● Your goal
After finding the line containing "Outlined on this" below, please output that line and each following one through the line containing "(x=318, y=238) px", exactly as written.
══ Exercise inputs ══
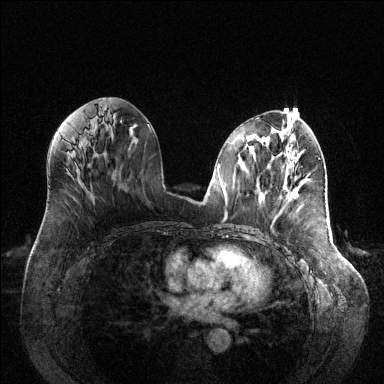
Breast MRI (dynamic contrast-enhanced), one axial slice; slice 60 of 144 in the series (ordered by position); dynamic contrast-enhanced series, time point 2 of 6 at this slice position (early post-contrast); 1.5 T; TE 1.6 ms, TR 4.6 ms; 1.2 mm slice thickness; 384 × 384 image matrix, field of view 400 × 400 mm. Female patient.
Structures marked on this image (semi-automatic segmentation, software-assisted and operator-edited):
- enhancing-tissue mask used for the functional tumour volume (all voxels passing the contrast-enhancement thresholds inside the analysis volume; usually the tumour): bounding box [x1, y1, x2, y2] px = [286, 195, 288, 197]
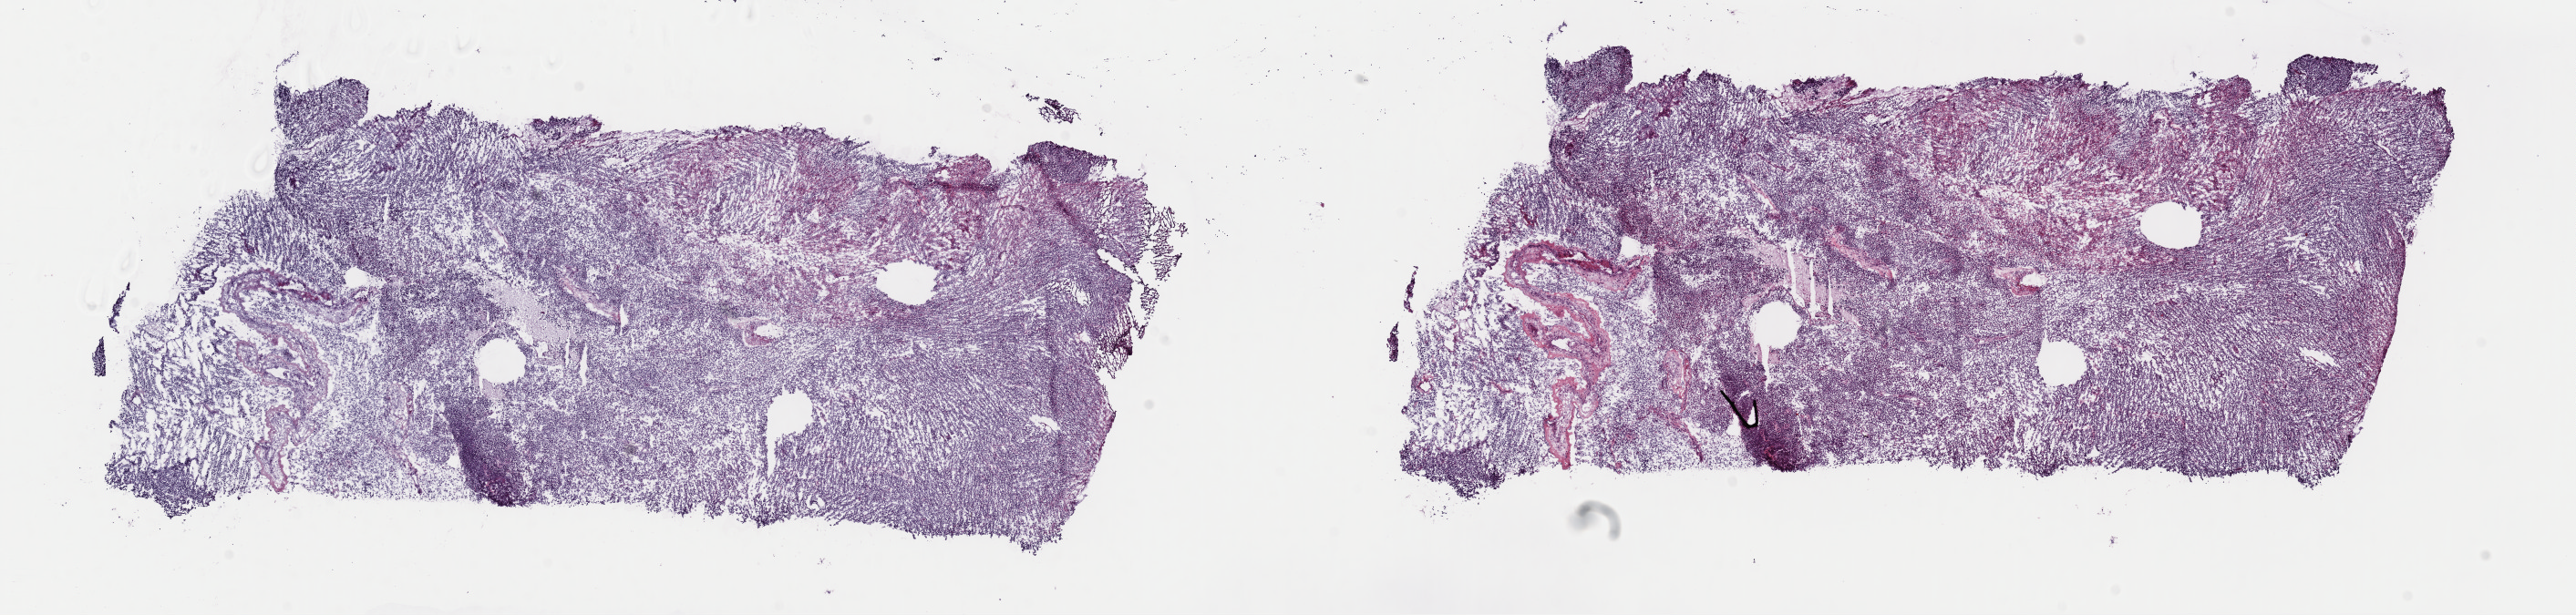
H&E-stained whole-slide image — low-resolution overview of the scanned area, about 22.3 x 5.3 mm (from a 40x scan); frozen section from the top of the tissue portion; primary tumour sample from the brain. Male patient; age at initial diagnosis 68 years. Composition of this section per pathologist review: tumour cells 90%, tumour nuclei 90%, normal cells 0%, stromal cells 5%, necrosis 5%. Inflammatory infiltration, as recorded: lymphocyte infiltration 0%, monocyte infiltration 0%, neutrophil infiltration 0%.
Histologic diagnosis: Glioblastoma.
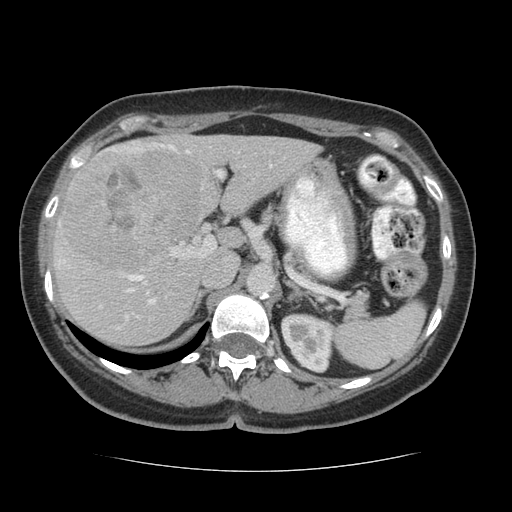
Contrast-enhanced abdominal CT (liver protocol), one axial slice; position 39 of 75 along the scan axis; 140 kVp; soft-tissue window (W 400 / L 40 HU); 512 × 512 image matrix, field of view 360 × 360 mm. From the clinical record (not read from this slice): diagnosis: hepatocellular carcinoma (patient treated with transarterial chemoembolisation; whether this scan precedes or follows treatment is not stated here); TNM stage (as recorded): Stage-I; Child-Pugh class: A; tumour differentiation: moderately differentiated; tumour nodularity: uninodular.
Annotated regions visible in this slice (semi-automatic segmentation, software-assisted and operator-edited):
- liver parenchyma outside the tumour (the mass and vessels are separate outlines, so this box may not span the whole liver): bounding box (x1, y1, x2, y2) in pixels: (52, 132, 318, 345)
- mass: (62, 147, 200, 273)
- portal vein: (58, 142, 272, 329)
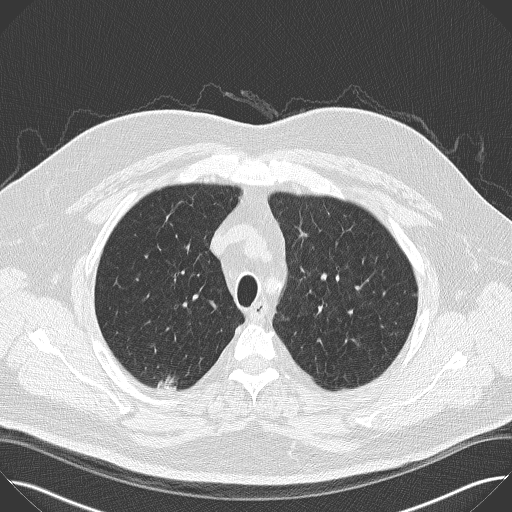
Low-dose screening chest CT, one axial slice. Position 127 of 160 along the scan axis. Reconstruction kernel B50f. Lung window (W 1500 / L -600 HU). 2 mm slice thickness. 512 × 512 image matrix.
Annotated regions visible in this slice (expert manual segmentation):
- lesion 1 (tumor, upper lobe of right lung): bounding box <157,376,177,392> (left, top, right, bottom; pixels)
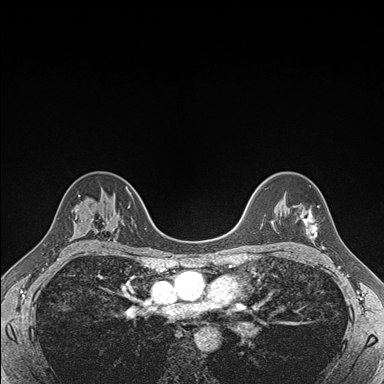
Breast MRI (dynamic contrast-enhanced), one axial slice. Position 119 of 176 along the scan axis. Dynamic contrast-enhanced series, time point 2 of 7 at this slice position (early post-contrast). 1.5 T. TE 1.5 ms, TR 4.1 ms. 1.1 mm slice thickness. 384 × 384 image matrix, field of view 320 × 320 mm. Female patient.
Outlined on this slice (semi-automatically segmented with operator editing):
- enhancing-tissue mask used for the functional tumour volume (all voxels passing the contrast-enhancement thresholds inside the analysis volume; usually the tumour): box from (x=300, y=206) to (x=318, y=238) px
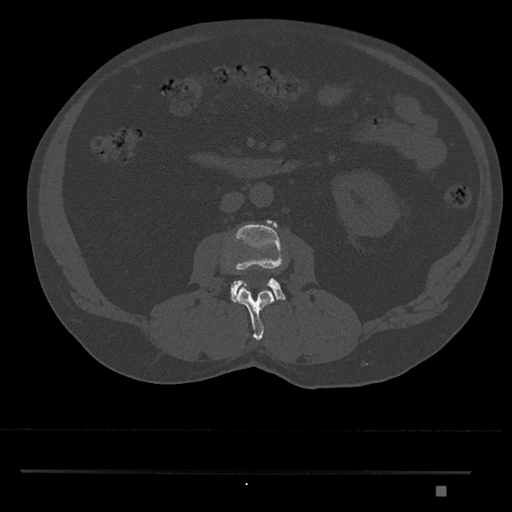
CT including the spine, one axial slice. Slice 719 of 1134 in the series (ordered by position). 120 kVp. Bone window (W 1800 / L 400 HU). 0.5 mm slice thickness. 512 × 512 image matrix, field of view 429 × 429 mm. Patient: male, 65 years. From the clinical record (not read from this slice): primary cancer: prostate.
Annotated regions visible in this slice (semi-automatically segmented with operator editing):
- L2 vertebra: bounding box (x1, y1, x2, y2) in pixels: (237, 286, 275, 341)
- L3 vertebra: (231, 220, 285, 303)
═══
● Answer
Outlined on this slice (semi-automatically segmented with operator editing):
- enhancing-tissue mask used for the functional tumour volume (all voxels passing the contrast-enhancement thresholds inside the analysis volume; usually the tumour): box from (x=300, y=206) to (x=318, y=238) px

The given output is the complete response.